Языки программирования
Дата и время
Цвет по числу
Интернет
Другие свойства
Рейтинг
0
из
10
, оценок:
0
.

○ ○ ○ ○ ○

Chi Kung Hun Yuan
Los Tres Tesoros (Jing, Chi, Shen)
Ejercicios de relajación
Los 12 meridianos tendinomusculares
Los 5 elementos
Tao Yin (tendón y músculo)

○ ○ ○ ○ ○

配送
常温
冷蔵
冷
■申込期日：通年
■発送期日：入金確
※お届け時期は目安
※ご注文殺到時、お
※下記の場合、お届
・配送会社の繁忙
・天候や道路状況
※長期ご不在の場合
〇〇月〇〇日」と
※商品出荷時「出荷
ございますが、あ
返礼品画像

○ ○ ○ ○ ○

Word for word, restate the lines of the listing above starting at the line with "Chi Kung Hun Yuan" and ending at the line with "Tao Yin (tendón y músculo)", and nothing outside them.

Chi Kung Hun Yuan
Los Tres Tesoros (Jing, Chi, Shen)
Ejercicios de relajación
Los 12 meridianos tendinomusculares
Los 5 elementos
Tao Yin (tendón y músculo)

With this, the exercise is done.